Two murderers stalk the minds of the world. A black man; a white kid. Both insane. Both deluded into thinking themselves the victim. Both, as people have started pointing out, getting their victims in the neck. Their victims have captured our hearts. One unknown girl weeping in confusion as she bleeds out in the terrible isolation of a callous crowd. One celebrity reaching out in dialectic love silenced for bringing people together.
In all this storm of emotion, it hit me suddenly, it could have been you. As the years go by, you’ve grown more and more insane, more and more full of hatred for anyone who sees things differently than you. More manipulative, your words growing rote, as though spoken by another’s voice, a dead man’s voice repeating endlessly and unhearingly.
When you cut me from your life, was it not the same aim as that young boy? Silence my faltering voice? Silence Kirk’s powerful elocution? Silence anyone who might challenge, might make you question, might not be part of the collective?
I suppose I’ll die one day. I suppose that’s what happens to me in the grand scheme of my life. I’m always trying to say as lovingly and as clearly as I know how, to speak plain truth, and I’m always losing you. Before you, another. Before her, others. After you, how many more? Have I not been fired—excuse me, firing would grant me the ability to defend myself from an injustice—have I not been laid off because of a conversation? I seek truth, and find only isolation; in the empty place of a friend, I find my last attempt to reach out, to find a connection, torn up unread.
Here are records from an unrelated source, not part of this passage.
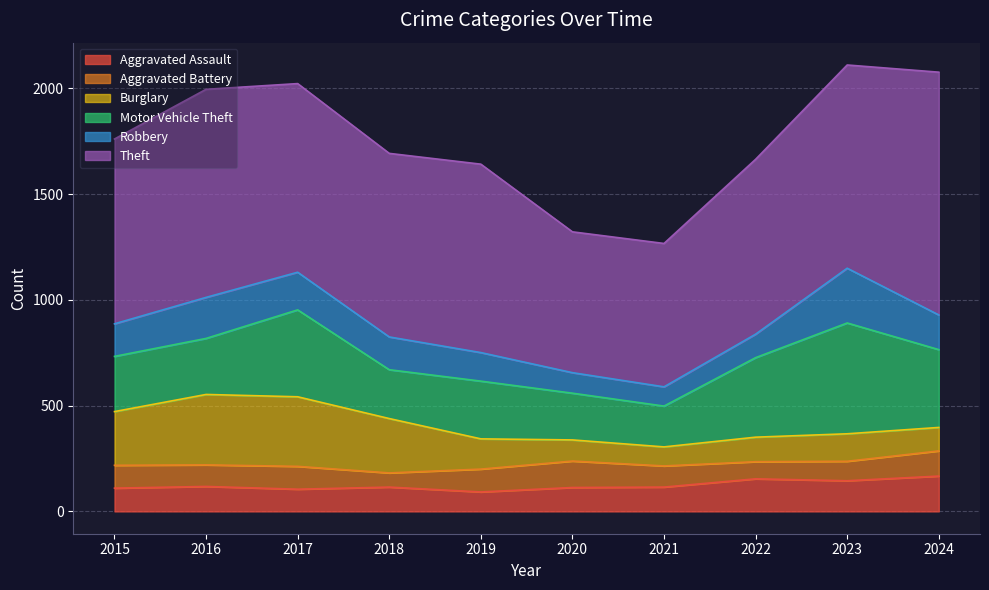

The value of Motor Vehicle Theft at 2022 is 376. True or false?

True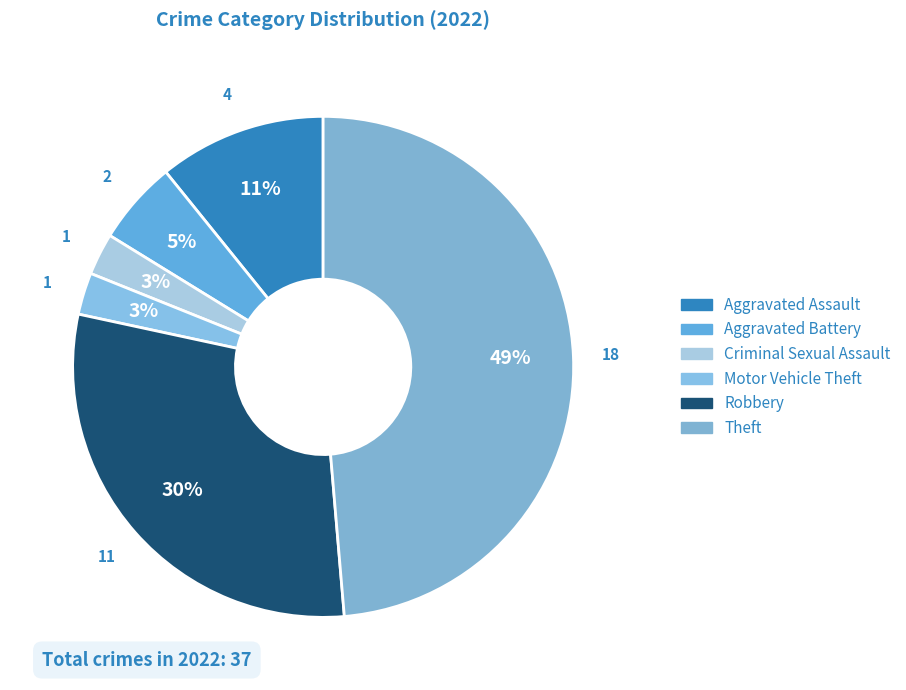

To the nearest percent, what portion does Aggravated Battery represent?

5%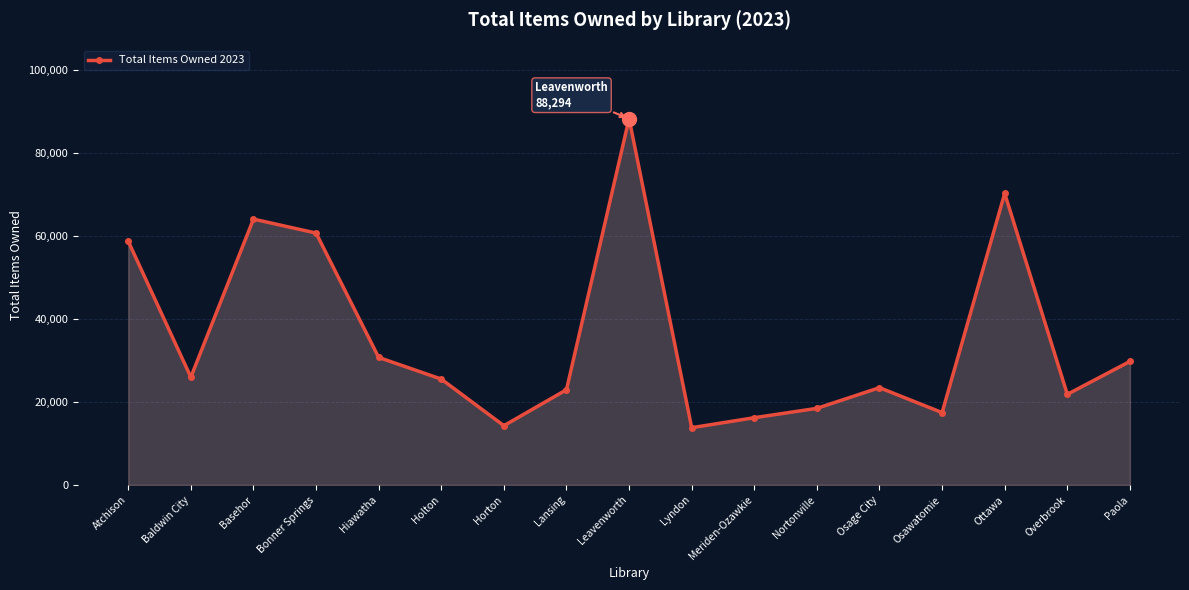

How many lines are shown in the chart?

1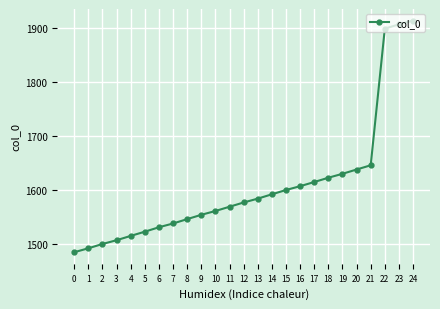

Does the chart display data point markers on the line(s)?

Yes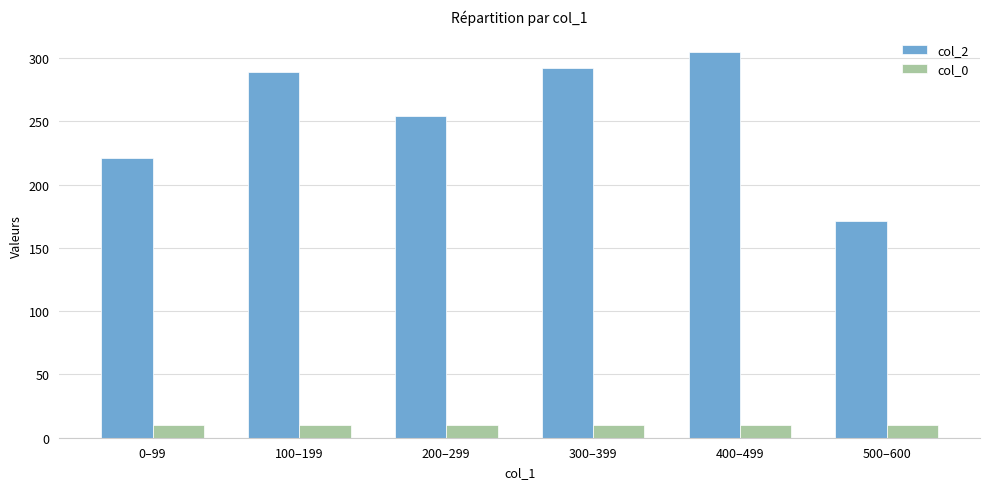

Is it true that col_2 equals 68.2 at 100–199?

False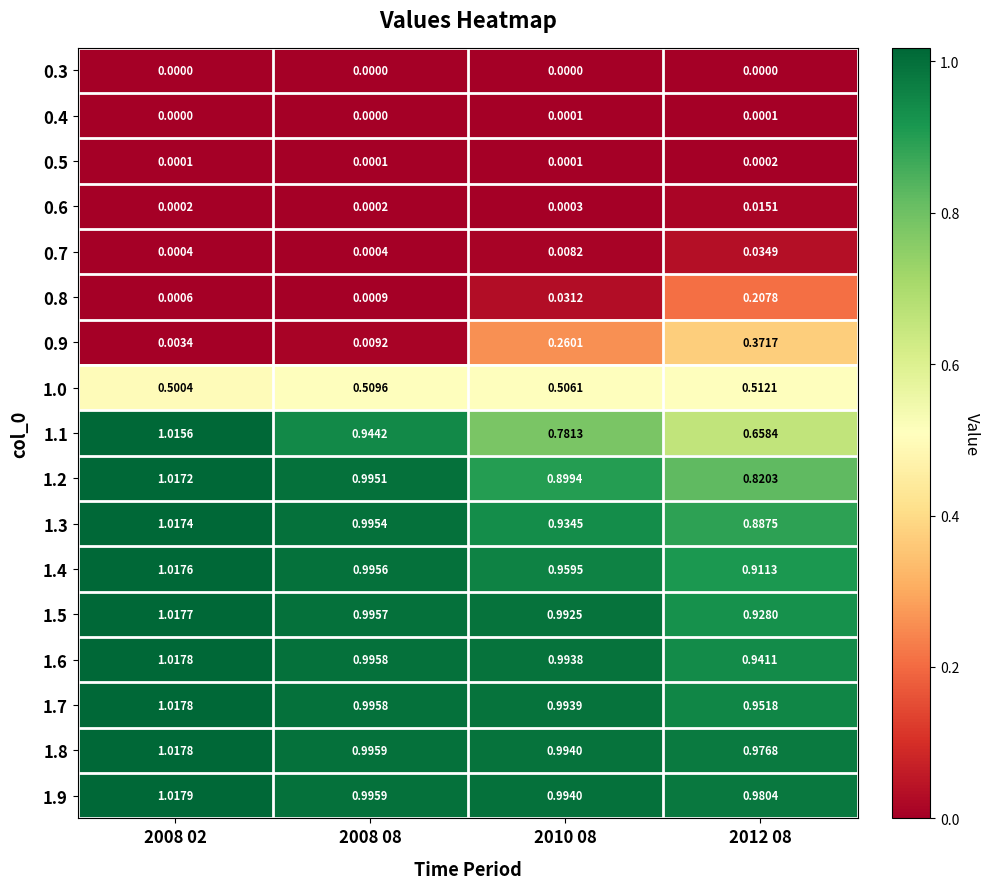

Is the value of 0.9 at 2010 08 greater than the value of 1.8 at 2008 02?

No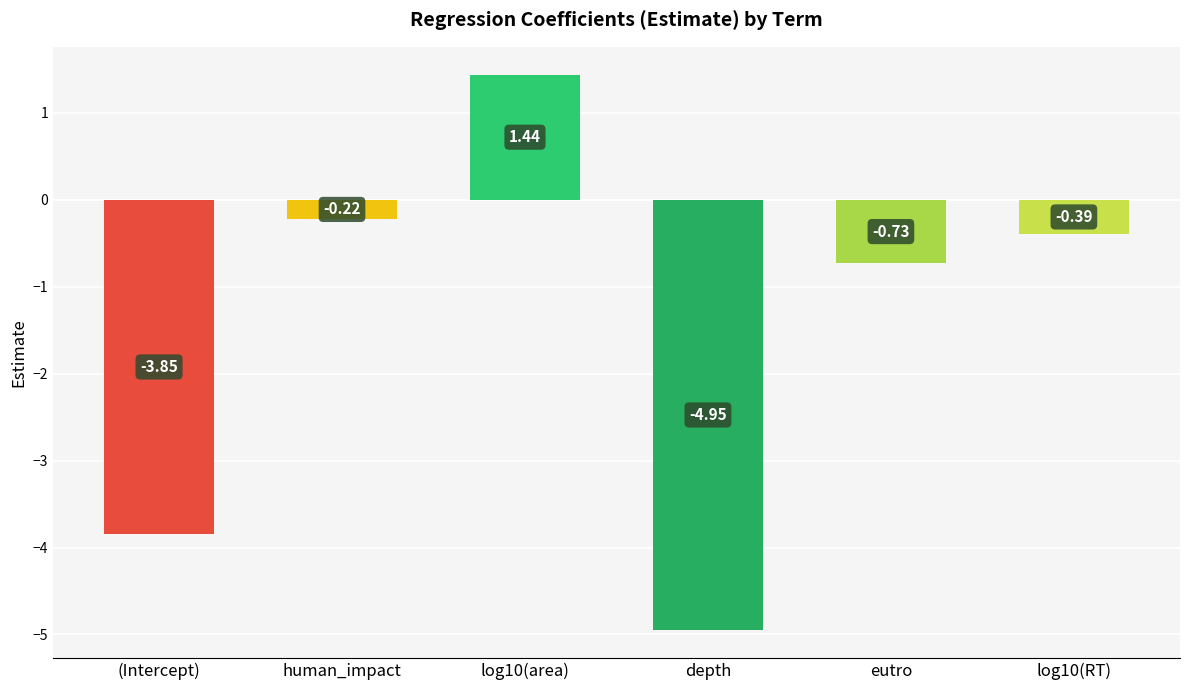

How many bars are there in total?

6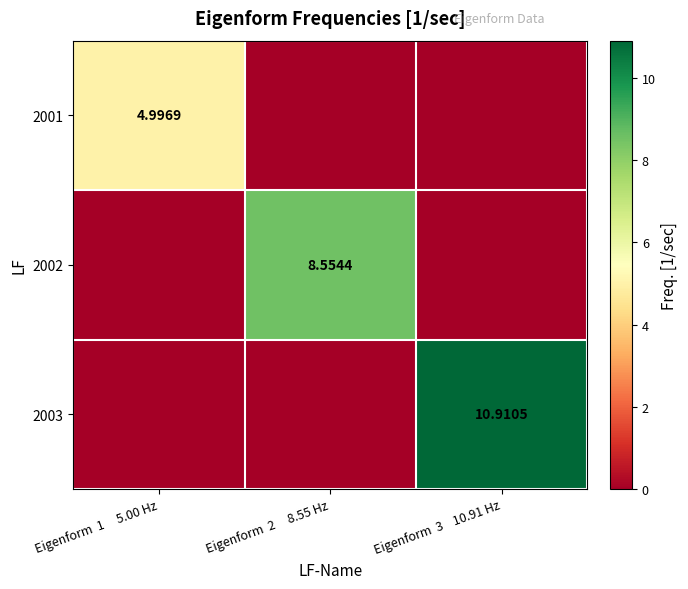

How many series are shown in this chart?

3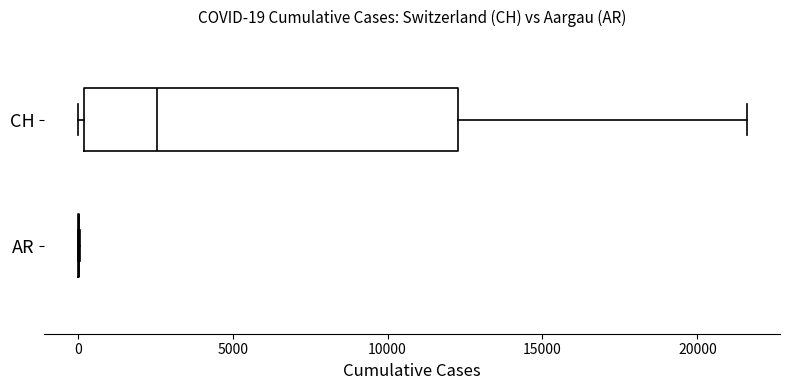

Which box is the widest, from its left edge to its right edge?

CH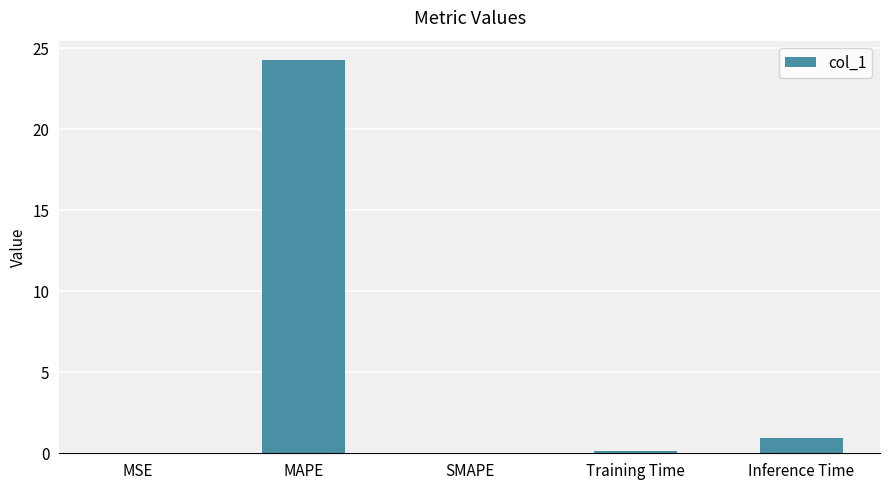

Is it true that the value at MAPE is 11.9?

False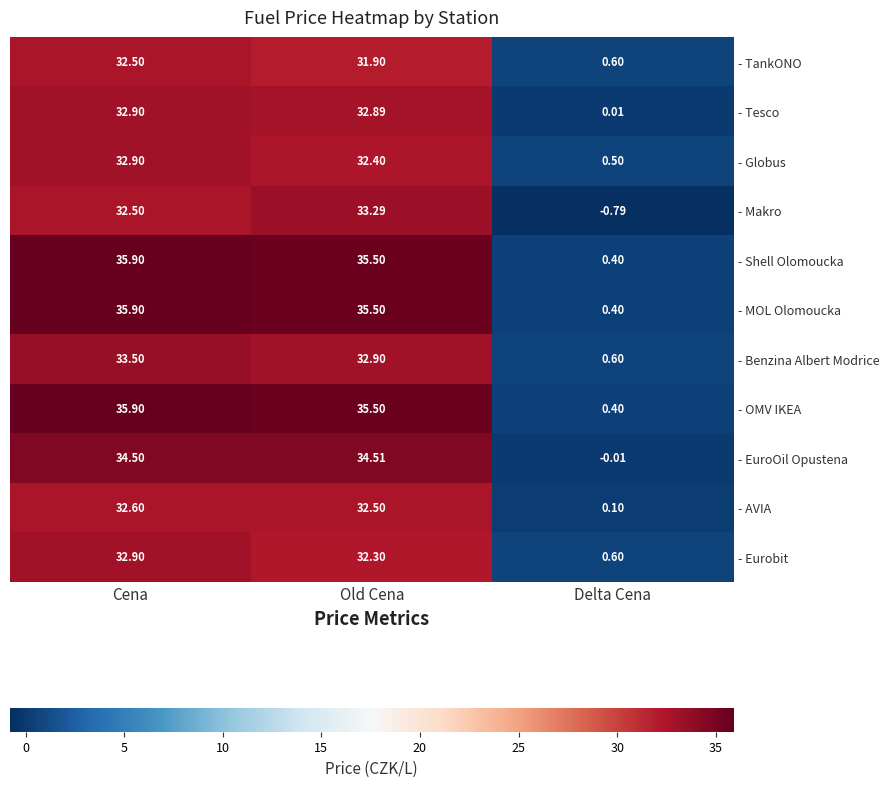

Count the number of categories in the chart.

3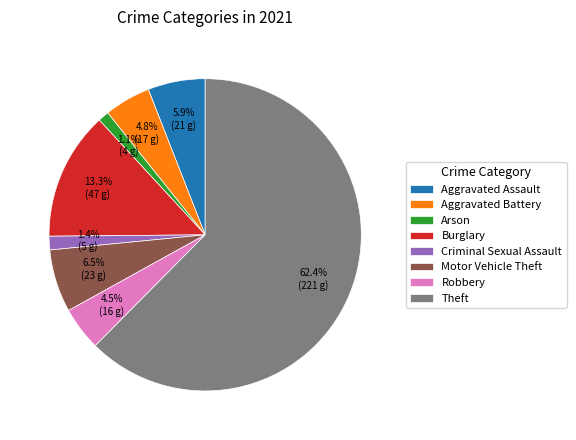

To the nearest percent, what is the average slice percentage?

12%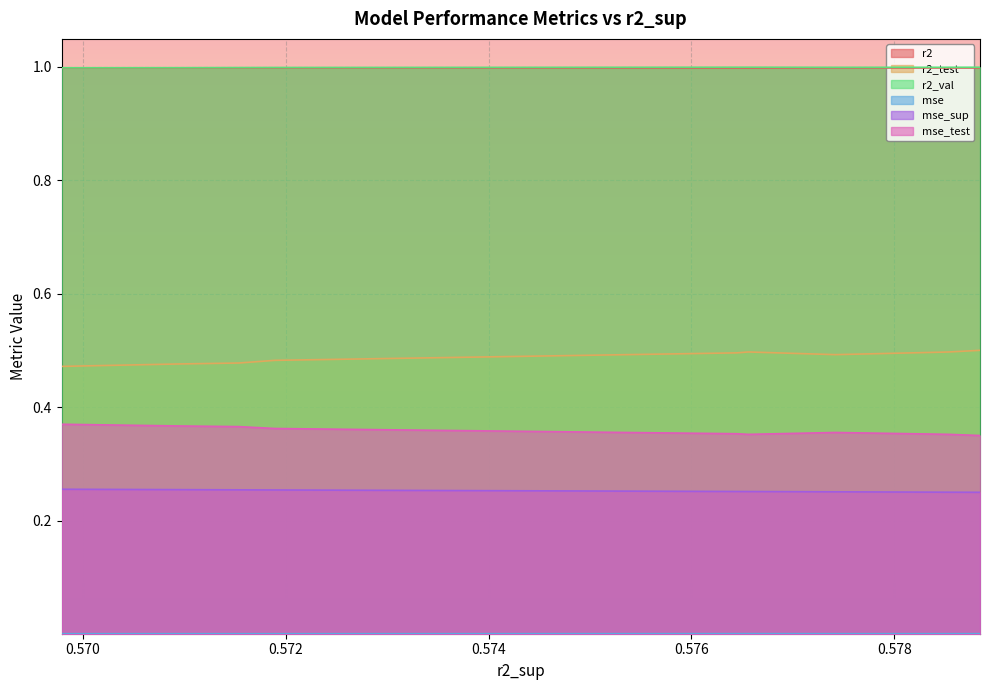

What is the greatest value displayed?

1.0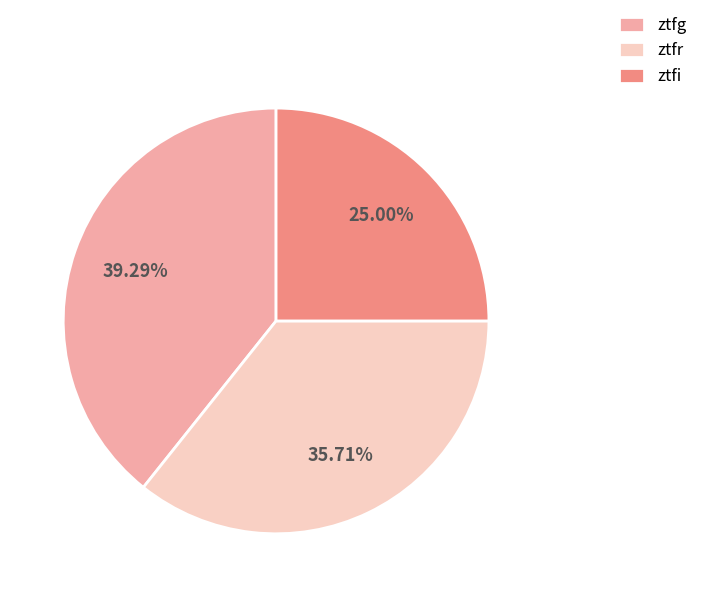

What is the smallest slice in the pie chart?

ztfi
I am always dying, it seems.
We are all Iryna Zarutska . We are all Charlie Kirk. We are all confused, attacked without reason. We were all, as best we could, trying to grasp the truth. Bill Whittle says it right, lays out not only how the leftist’s identity as a person is tied up in their politics, but how it’s a downward spiral into infantile bedlam. Except for being white, when I see you, you look just like that black madman, though it has been a long time since I’ve seen you: the way you dress and the way you hold your head now.
I must admit, over these last five years, I’ve grown more extreme myself. I don’t believe in free speech, democracy, or even, really, freedom of religion anymore. How can we be free when there are madmen killing us? When there’s a knife at our throat? When we are shut down, not by arguments, but by bullets? Democracy, equal voices among equals? But what parity exists between sanity and insanity? What conversation can be had between those who want to converse and those who don’t? How can we have freedom of religion with the demonic?
How many of you have I lost? How many have lost you? Your father, I know; we both miss you. Are you one of those celebrating this death, this silencing? Are you one of those who will continue to look away from Iryna? You have said, in your new, equivocating manner, something like, “For my own mental health, I need to distance myself from you.” I can only translate that into clear English as, “You’re dead to me.”
I have given my negative credo, renounced all the liberal values we grew up with. I’m not even protestant anymore. Let me hold up what I still believe. I believe in life from the dead, and a judgement hereafter, and I hope for you, for all of you. None of you are dead to me. I have hope, one day still, that I will see you all again.
Until then, until this tale is all told, I’m still standing, waiting for your knife or your bullet, praying to God for us all.
God grant me that I can speak the truth like Charlie; that I will be innocent as that girl was. God grant me to live for you, and when I die, to die well.